_Exercise instructions_
(a) Answer these questions from the Auburn turkey article, one per line, marked (i), (ii) and (iii):
(i) What other name is the Auburn known by?
(ii) In what city were turkeys taken to market in "turkey trots"?
(iii) What did crossing Auburn toms with Bronze hens produce?
(b) Carry the Auburn turkey article forward, starting right after its last sentence.

= Auburn turkey =

Breed of turkey

The Auburn, also known as the Light Brown, is a breed of domestic turkey. A heritage turkey, the Auburn is one of the rarest varieties currently in existence. It has been referenced by name in written records since the 18th century and is named after the light reddish-brown color of its plumage. There is also an extremely rare variant of the Auburn, called the Silver Auburn.

==History==
This is an old variety that was listed in receipts when transporting turkeys to markets in "turkey trots" during the late 18th and early 19th centuries in Philadelphia. They are sex-linked and thus were important at the beginning of this century for producing poults that could be sexed at hatching. Cross-breedings of Auburn toms and Bronze hens were done to produce Bronze toms and Auburn hens thus making it quite easy to sex poults by color at hatch. However, this did not become a serious market requirement and they never became very popular. However, when breeding Auburn turkeys together, auburn-colored poults will be produced in both sexes.

_Information supplied_
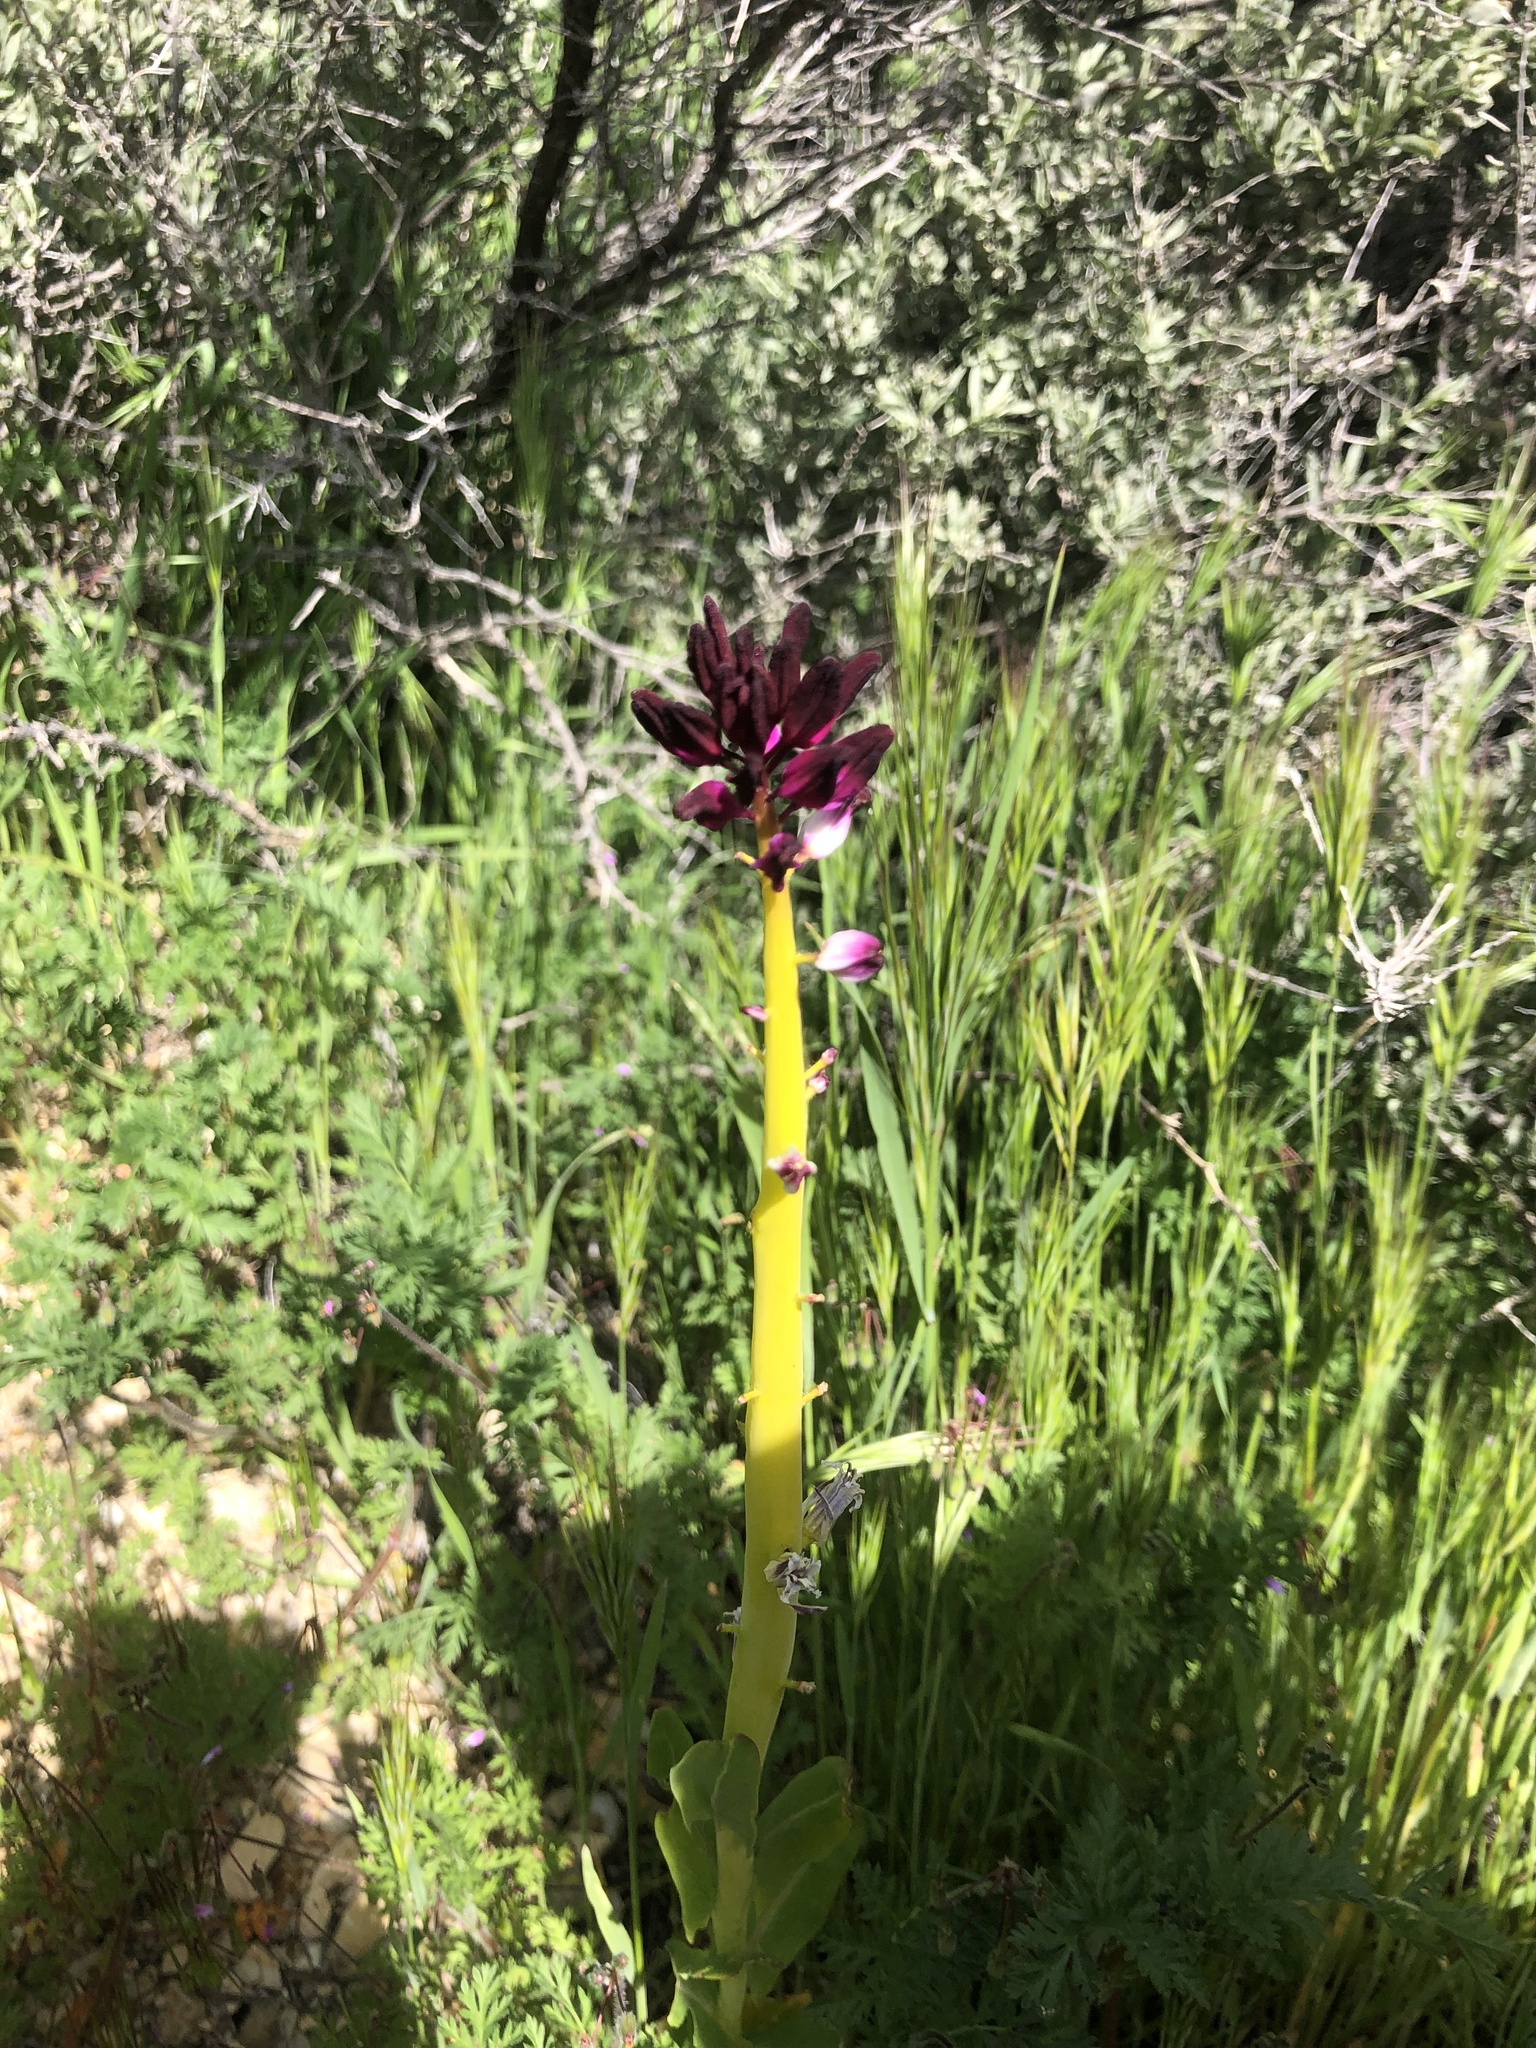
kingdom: Plantae
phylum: Tracheophyta
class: Magnoliopsida
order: Brassicales
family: Brassicaceae
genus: Streptanthus
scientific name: Streptanthus inflatus
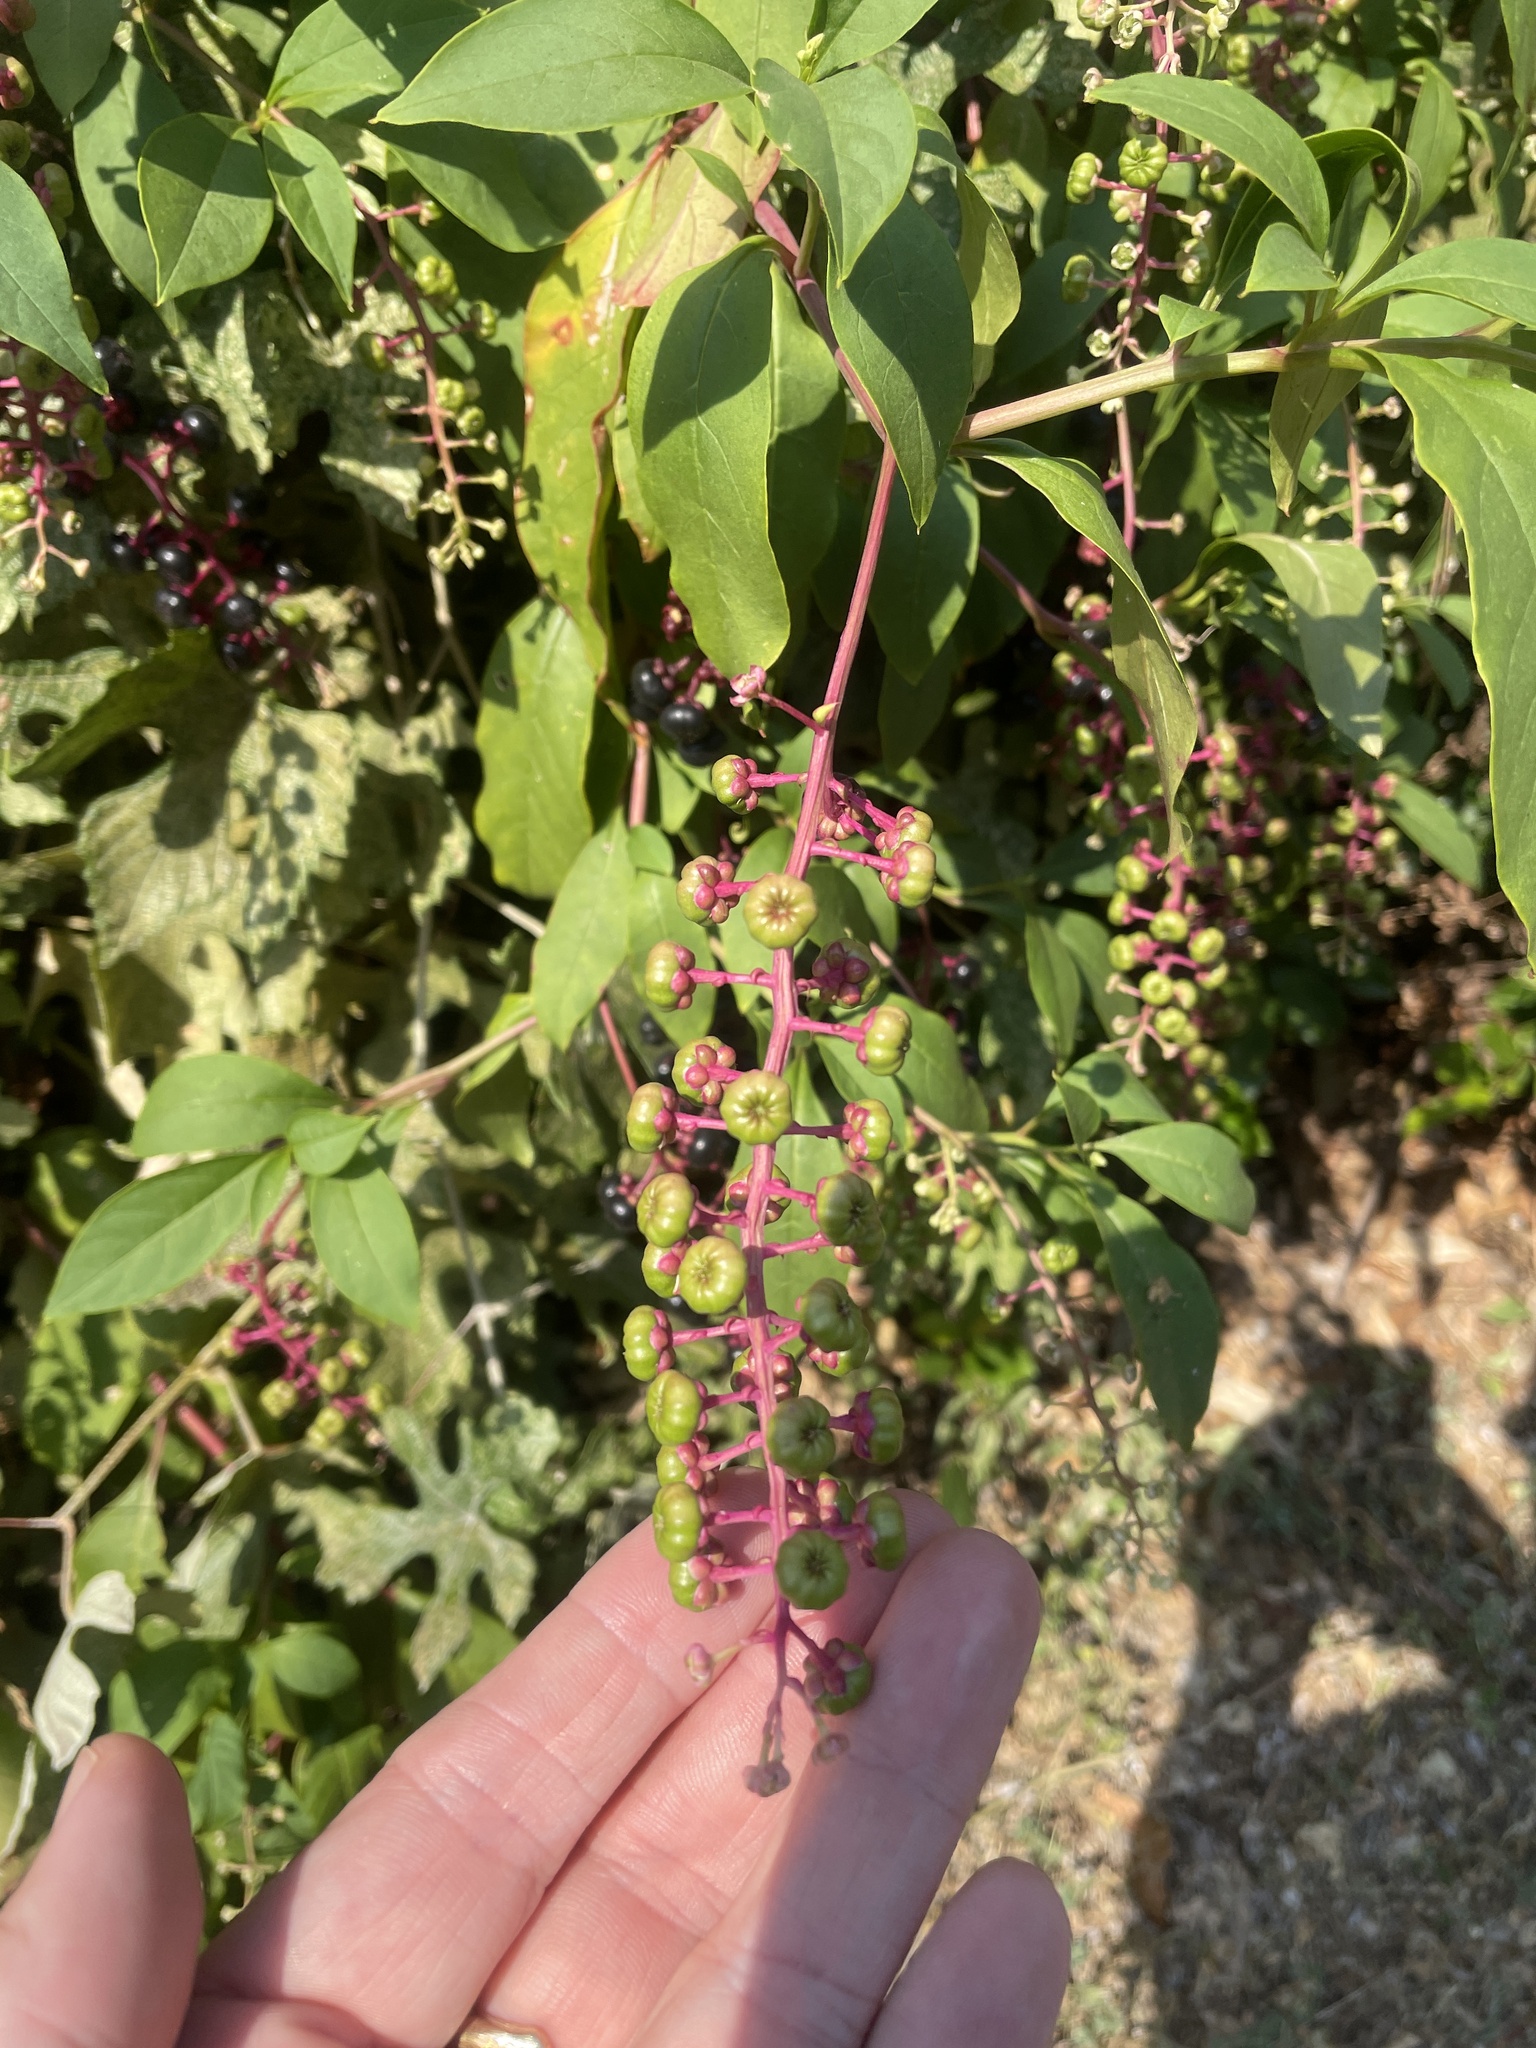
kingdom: Plantae
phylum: Tracheophyta
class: Magnoliopsida
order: Caryophyllales
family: Phytolaccaceae
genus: Phytolacca
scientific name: Phytolacca americana
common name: American pokeweed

_Answers by task_
(a)
(i) The Light Brown.
(ii) Philadelphia.
(iii) Bronze toms and Auburn hens.

(b)
==Types==
Auburn describes a variation in the typical bronze plumage color in which bronze is replaced with a red-brown pigmentation. At day of age, the Auburn poult resembles the Bronze but with black stripes replaced with a red-brown coloration. In the adult bird, the bronze pigmentation is also replaced by a red-brown color. The barring present in the primary and secondary flight feathers is red-brown and white in contrast to the black and white typical in the bronze bird.